A new day for nightclubs
New York City Mayor Bill de Blasio went to House of Yes, a Brooklyn nightclub, on Tuesday night to sign a bill creating a new Office of Nightlife. Established by a law sponsored by City Councilman Rafael Espinal, the new office will use its $407,000 budget to encourage growth in the city’s nightlife industry, and balance the needs of nightclubs that never sleep with the communities that wish they would.
(Don Pollard/Office of Governor Andrew M. Cuomo)
Controversy over Cuomo’s caribbean trip
Cuomo visited the U.S. Virgin Islands last Friday to see the devastation left by Hurricane Irma after an invitation by Gov. Kenneth Mapp, a former NYPD officer, and announced that 130 New York National Guard and state police personnel would help with reconstruction. But Republicans accused Cuomo of using the trip as a photo-op. He also used a private plane provided by Manhattan billionaire John Catsimatidis, who recently benefited from a biofuels mandate signed by Cuomo, although JCOPE saw no issue with the travel arrangements.
(Kevin P. Coughlin/Office of Governor Andrew M. Cuomo)
Puerto Rico devastated by Hurricane Maria
Hurricane Maria slammed Puerto Rico this week, further damaging the U.S. territory still reeling from the effects of Hurricane Irma, and caused the entire island to lose power. Gov. Andrew Cuomo traveled there on Friday with Rep. Nydia Velazquez and Assemblyman Marcos Crespo, two politicians of Puerto Rican descent, in a plane stocked with relief supplies. Meanwhile, New York City Mayor Bill de Blasio and City Council Speaker Melissa Mark-Viverito, whose mother lives in Puerto Rico, announced that New York City will send NYPD officers and firefighters as well as an Office of Emergency Management team to assist in the recovery.

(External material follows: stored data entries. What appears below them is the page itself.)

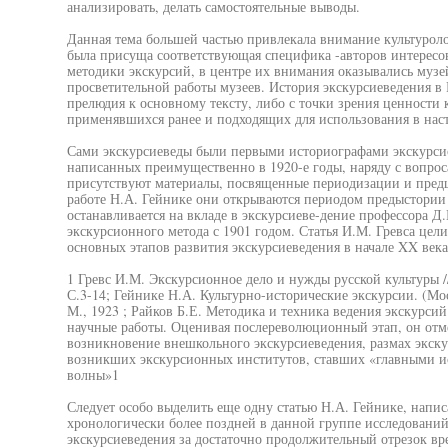
анализировать, делать самостоятельные выводы.
Данная тема большей частью привлекала внимание культуроло
была присуща соответствующая специфика -авторов интересо
методики экскурсий, в центре их внимания оказывались музей
просветительной работы музеев. История экскурсиеведения в 
прелюдия к основному тексту, либо с точки зрения ценности
применявшихся ранее и подходящих для использования в нас
Сами экскурсиеведы были первыми историографами экскурсио
написанных преимущественно в 1920-е годы, наряду с вопро
присутствуют материалы, посвященные периодизации и пред
работе Н.А. Гейнике они открываются периодом предыстории 
останавливается на вкладе в экскурсиеве-дение профессора Д
экскурсионного метода с 1901 годом. Статья И.М. Гревса це
основных этапов развития экскурсиеведения в начале XX век
1 Гревс И.М. Экскурсионное дело и нужды русской культуры // 
С.3-14; Гейнике Н.А. Культурно-исторические экскурсии. (Мо
М., 1923 ; Райков Б.Е. Методика и техника ведения экскурсий.
научные работы. Оценивая послереволюционный этап, он отм
возникновение внешкольного экскурсиеведения, размах экск
возникших экскурсионных институтов, ставших «главными и
волны»1
Следует особо выделить еще одну статью Н.А. Гейнике, напис
хронологически более поздней в данной группе исследований
экскурсиеведения за достаточно продолжительный отрезок врем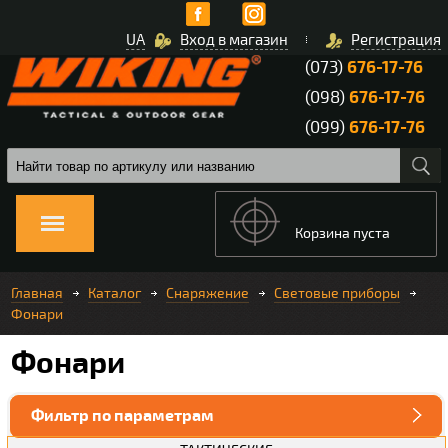
UA
Вход в магазин
Регистрация
(073)
676-17-76
(098)
676-17-76
(099)
676-17-76
Корзина пуста
Главная
Каталог
Снаряжение
Световые приборы
Фонари
Фонари
Фильтр по параметрам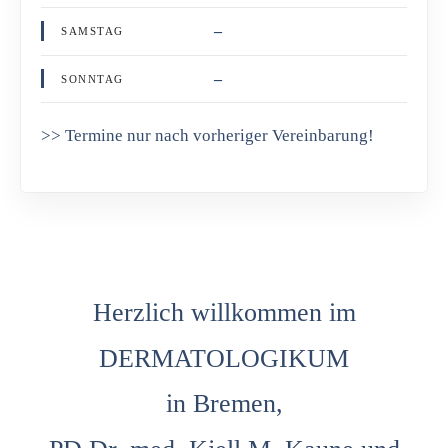
–
SAMSTAG
–
SONNTAG
>> Termine nur nach vorheriger Vereinbarung!
Herzlich willkommen im
DERMATOLOGIKUM
in Bremen,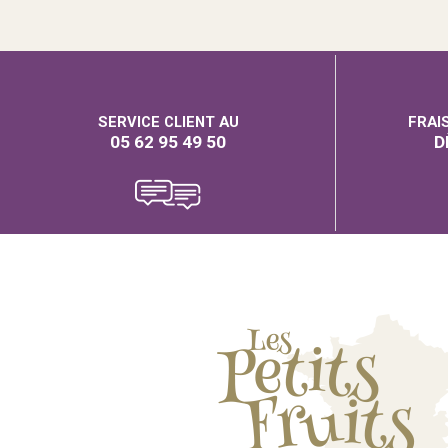
SERVICE CLIENT AU
FRAI
05 62 95 49 50
D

(Mike Groll for City & State)
Ch-ch-ch-changes in Albany
The state Legislature saw some shuffling around this week, with some members unexpectedly staying put and others moving on to new positions. Assemblyman Robert Rodriguez, who was running for the New York City Council, conceded on Wednesday to Diana Ayala. State Sen. Phil Boyle will also head back to Albany in January, as the Suffolk County Democratic Party will not endorse him for sheriff after he lost on the Republican primary. Meanwhile, Assemblyman Brian Kavanagh will likely be headed to the state Senate after receiving an endorsement from the Manhattan and Brooklyn Democratic Party committees through some questionable dealings, and Assemblywoman Helene Weinstein became the first woman to chair the Assembly Ways and Means Committee.